CLIMATE SUMMIT

The scramble for $2bn African carbon market

Countries have sets their sights on the money with common trade rules

In Summary

• Countries are working towards a common legal regulatory framework for the trade

• Kenya requires 40% of earnings from carbon trading channelled to local communities

President William Ruto speaks during the Africa Climate Summit in Nairobi
President William Ruto speaks during the Africa Climate Summit in Nairobi
Image: HANDOUT

Kenya, Africa’s largest supplier of carbon credits, has joined a growing list of African countries embracing carbon trading rules to govern domestic trade in carbon and tap into a $2 billion market.

President William Ruto signed into law the Climate Change (Amendment) Bill 2023 on September 1, allowing Kenya to set up a national carbon registry and appoint an authority to run it.

During the opening of the inaugural Africa Climate Summit in Nairobi, Ruto said the time was ripe for Africa to start monetising its massive carbon sinks.

“We have the carbon sink that serves the world, cleans our environment, acts as sequestration of carbon that is produced by others — but we get nothing for it. It’s not anywhere in our balance sheet,” Ruto said.
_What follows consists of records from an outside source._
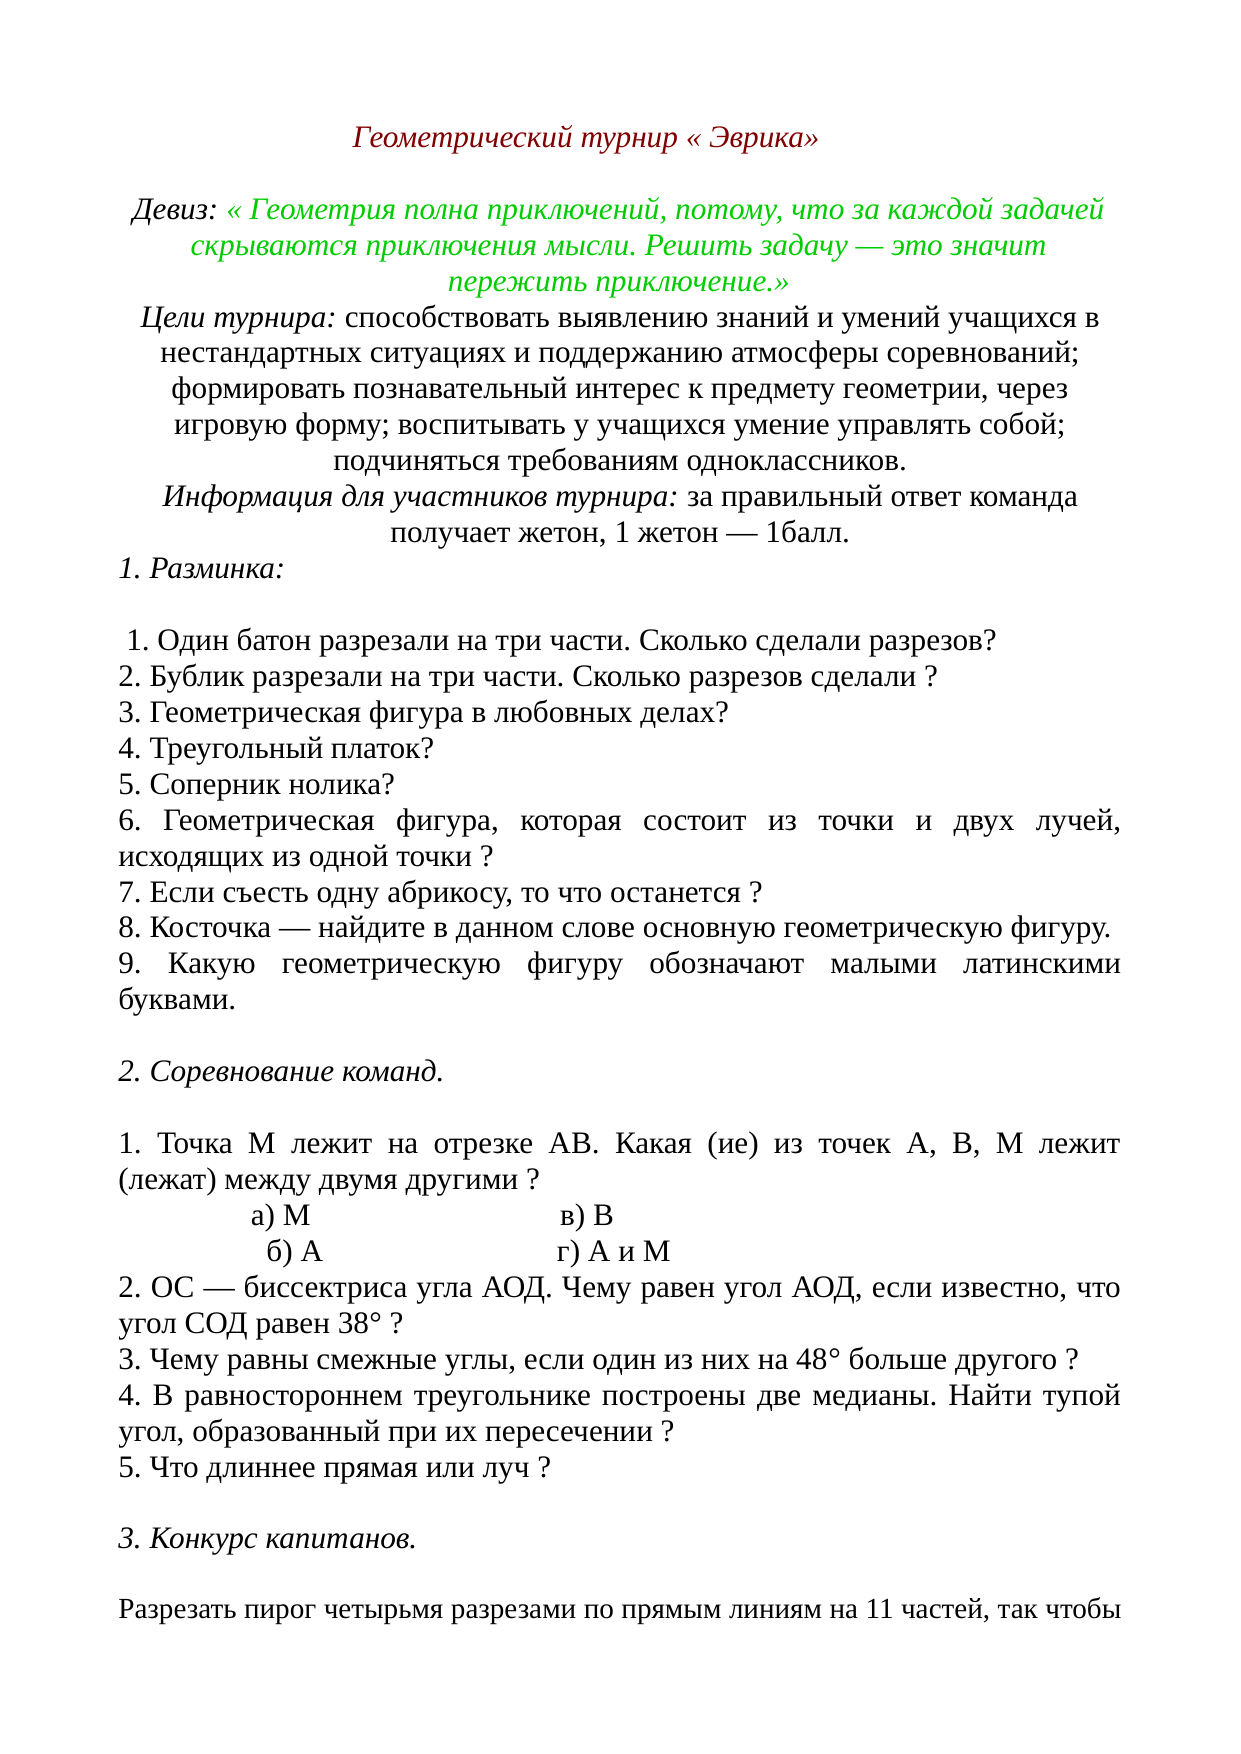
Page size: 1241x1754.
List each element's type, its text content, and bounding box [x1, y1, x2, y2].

text б) А г) А и М [118, 1232, 1122, 1268]
text 3. Геометрическая фигура в любовных делах? [118, 693, 1122, 729]
text а) М в) В [118, 1196, 1122, 1232]
text 7. Если съесть одну абрикосу, то что останется ? [118, 873, 1122, 909]
text 9. Какую геометрическую фигуру обозначают малыми латинскими буквами. [118, 945, 1122, 1017]
text 2. Соревнование команд. [118, 1052, 1122, 1088]
text 1. Один батон разрезали на три части. Сколько сделали разрезов? [118, 621, 1122, 657]
text Разрезать пирог четырьмя разрезами по прямым линиям на 11 частей, так чтобы [118, 1592, 1122, 1625]
text 2. Бублик разрезали на три части. Сколько разрезов сделали ? [118, 657, 1122, 693]
text Геометрический турнир « Эврика» [118, 118, 1122, 154]
text 1. Разминка: [118, 549, 1122, 585]
text 1. Точка М лежит на отрезке АВ. Какая (ие) из точек А, В, М лежит (лежат) между двумя другими ? [118, 1124, 1122, 1196]
text 6. Геометрическая фигура, которая состоит из точки и двух лучей, исходящих из одной точки ? [118, 801, 1122, 873]
text 4. Треугольный платок? [118, 729, 1122, 765]
text 3. Чему равны смежные углы, если один из них на 48° больше другого ? [118, 1340, 1122, 1376]
text Девиз: « Геометрия полна приключений, потому, что за каждой задачей скрываются приключения мысли. Решить задачу — это значит пережить приключение.» [118, 190, 1122, 298]
text Информация для участников турнира: за правильный ответ команда получает жетон, 1 жетон — 1балл. [118, 477, 1122, 549]
text 5. Соперник нолика? [118, 765, 1122, 801]
text Цели турнира: способствовать выявлению знаний и умений учащихся в нестандартных ситуациях и поддержанию атмосферы соревнований; формировать познавательный интерес к предмету геометрии, через игровую форму; воспитывать у учащихся умение управлять собой; подчиняться требованиям одноклассников. [118, 298, 1122, 477]
text 5. Что длиннее прямая или луч ? [118, 1448, 1122, 1484]
text 3. Конкурс капитанов. [118, 1520, 1122, 1556]
text 8. Косточка — найдите в данном слове основную геометрическую фигуру. [118, 909, 1122, 945]
text 4. В равностороннем треугольнике построены две медианы. Найти тупой угол, образованный при их пересечении ? [118, 1376, 1122, 1448]
text 2. ОС — биссектриса угла АОД. Чему равен угол АОД, если известно, что угол СОД равен 38° ? [118, 1268, 1122, 1340]
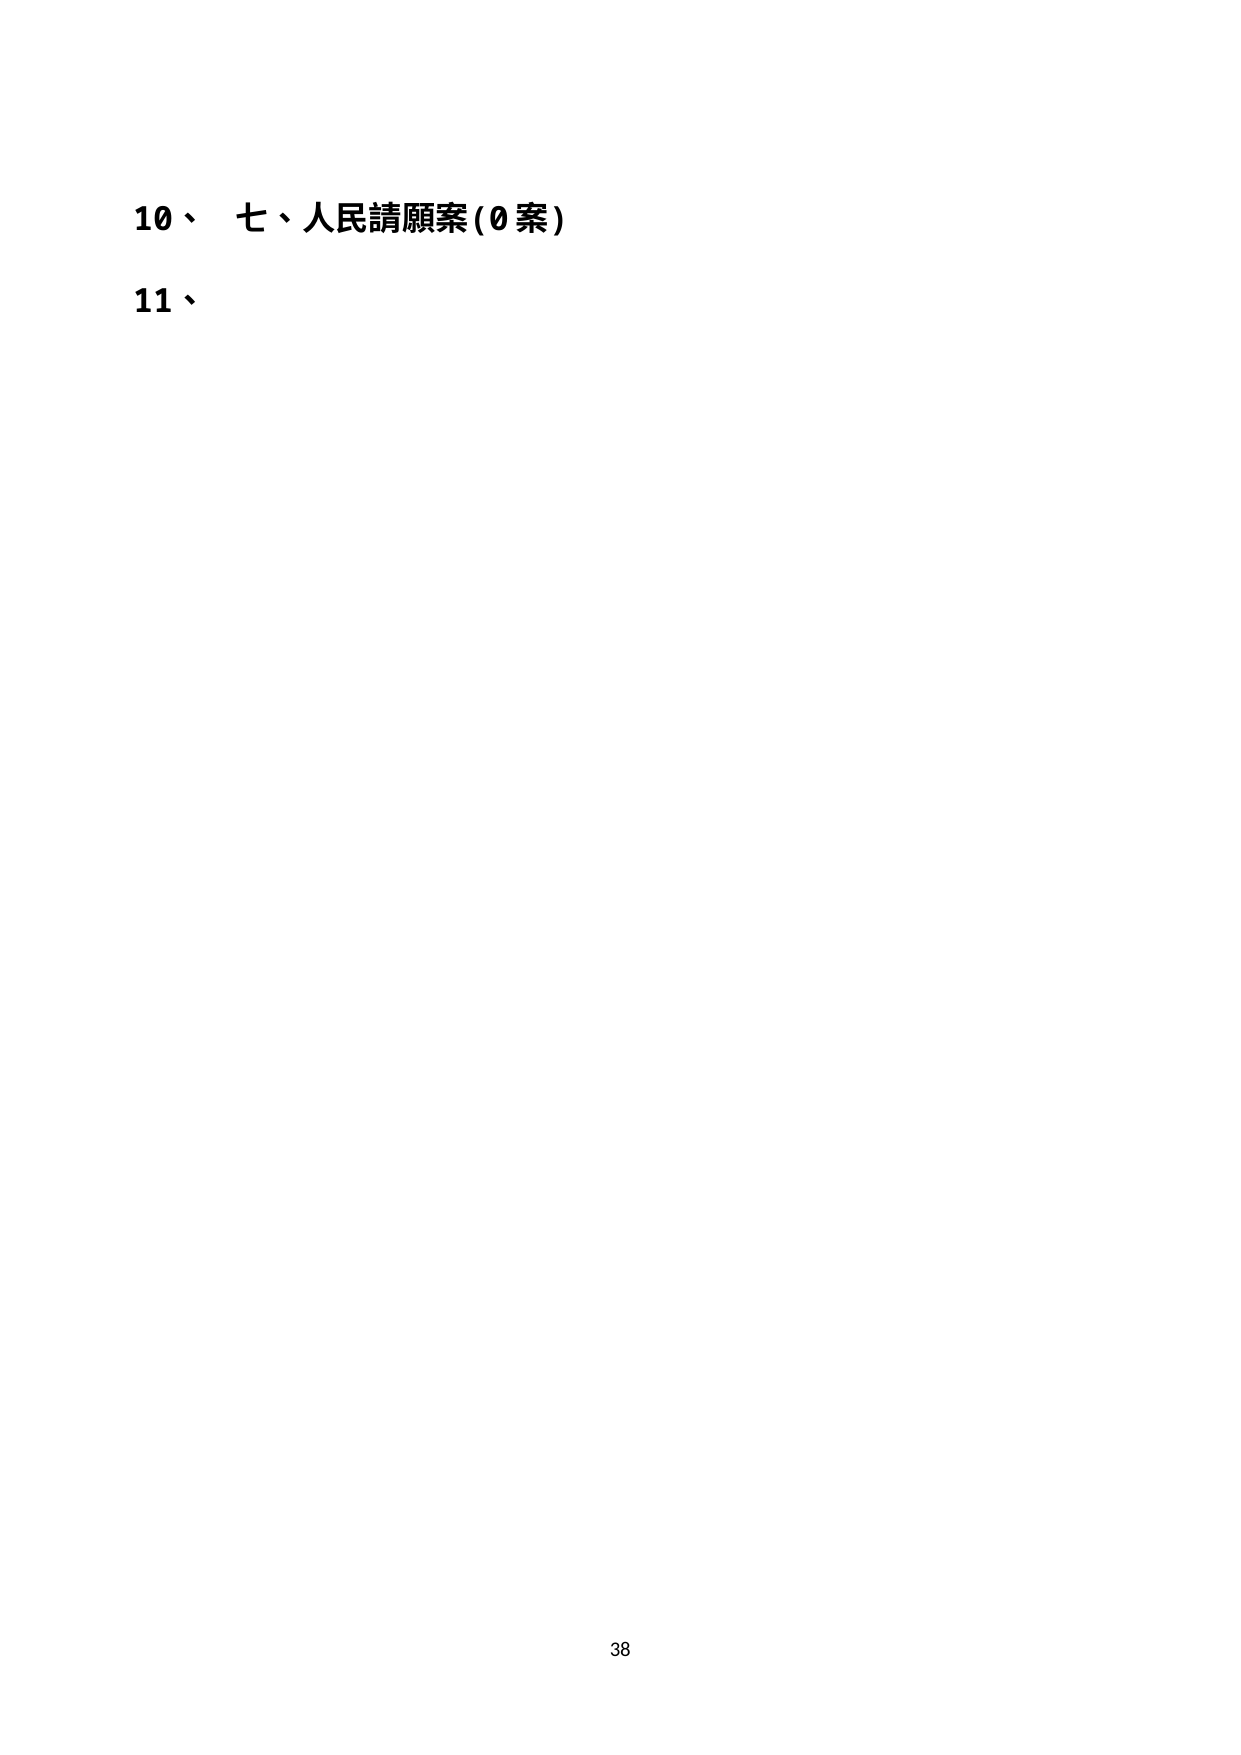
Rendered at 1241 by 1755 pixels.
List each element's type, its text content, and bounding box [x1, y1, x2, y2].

subtitle 七、人民請願案(0案) [133, 175, 1122, 237]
“The day we put our whole assets in our balance sheet, you will know we are a very wealthy continent.”

Under Kenya’s new climate change law, 40 per cent of earnings from annual carbon trading on land-based projects must be channelled to local communities as social contributions, while 25 per cent will be deducted from non-land-based projects.

While South Africa was the first African country to implement carbon regulations through its Carbon Tax Act No 15 of 2019, Gabon became the first African economy to start earning from carbon offsets, committing in 2021 not to clear forests in return for financing.

Over the last year, several other African countries have come up with their own rules stipulating how carbon trade-related revenues should be generated and shared. The rules generally encourage green investment inflows to help countries fix widening finance gaps.

“Countries in Africa are increasingly embracing carbon trading legislation to regulate and tap into the vast potential that carbon trading bears for countries in the global south,” said Arcon Law Advocates partner Omondi Owino.

Owino lists Zimbabwe, South Africa, Namibia and Tanzania among the African countries that have established regulatory frameworks to guide carbon trade.

In August, the Zimbabwean government said it would allow carbon credit developers to keep up to 70 per cent of carbon trade proceeds for the first 10 years, with the government receiving the remaining 30 per cent as an environmental levy. The government also called for the fresh registration of carbon developers.

In December 2022, Zambia's government launched interim guidelines for the country's carbon market aligned under the Paris Agreement, pending enactment of the country’s Climate Change Act, expected in 2023.

“The guidelines are meant to ensure that the country does not lose out on the carbon market but takes advantage and ensures Zambian people, especially the rural communities, benefit from this innovative source of climate financing,” said Zambian Minister of Green Economy and Environment, Collins Nzovu.

Zambia has been facilitating the implementation of carbon market projects ever since the adoption of the Kyoto Protocol in 1997, which gave emission reduction targets to industrialised countries.

According to Ghana’s International Carbon Market and Non-market Approaches Framework, the country aims to raise carbon finance to support its Nationally Determined Contributions (NDC) and drive foreign direct green investments to benefit local businesses.

“Ghana’s participation in the international carbon market complements the country’s domestic and international climate finance resource mobilisation efforts to implement NDC,” reads part of Ghana’s framework document.

“It also forms part of Ghana’s greenhouse gas mitigation policy package.”

Namibia is following a similar path by leveraging carbon trade proceeds to finance NDC gaps, while Malawi’s strides resemble those of Kenya after the country created an agency in June to oversee its trade and marketing of carbon emission offsets.

According to a non-profit, Climate Policy Initiative Report on Climate Finance Needs of African Countries, the continent faces a huge financing gap for its NDCs after raising $30 billion in 2020, a paltry 12 per cent of the estimated $250 billion in climate finance needed annually until 2030 to accelerate climate action.

Ruto affirmed to African delegates in Nairobi the urgent need to grow Africa’s green investments.

“We must see in green growth not just a climate imperative but also a fountain of multi-billion-dollar economic opportunities that Africa and the world are primed to capitalise on,” he said.

There are positive prospects in the form of the Africa Carbon Markets Initiative (ACMI) inaugurated at Egypt’s COP27 summit in 2022, with a target of mobilising carbon credits valued at $6 billion by 2030 to catalyse foreign investment.

The United Arab Emirates committed to buying $450 million of carbon credits through this initiative during the opening of this week's Africa Climate Summit.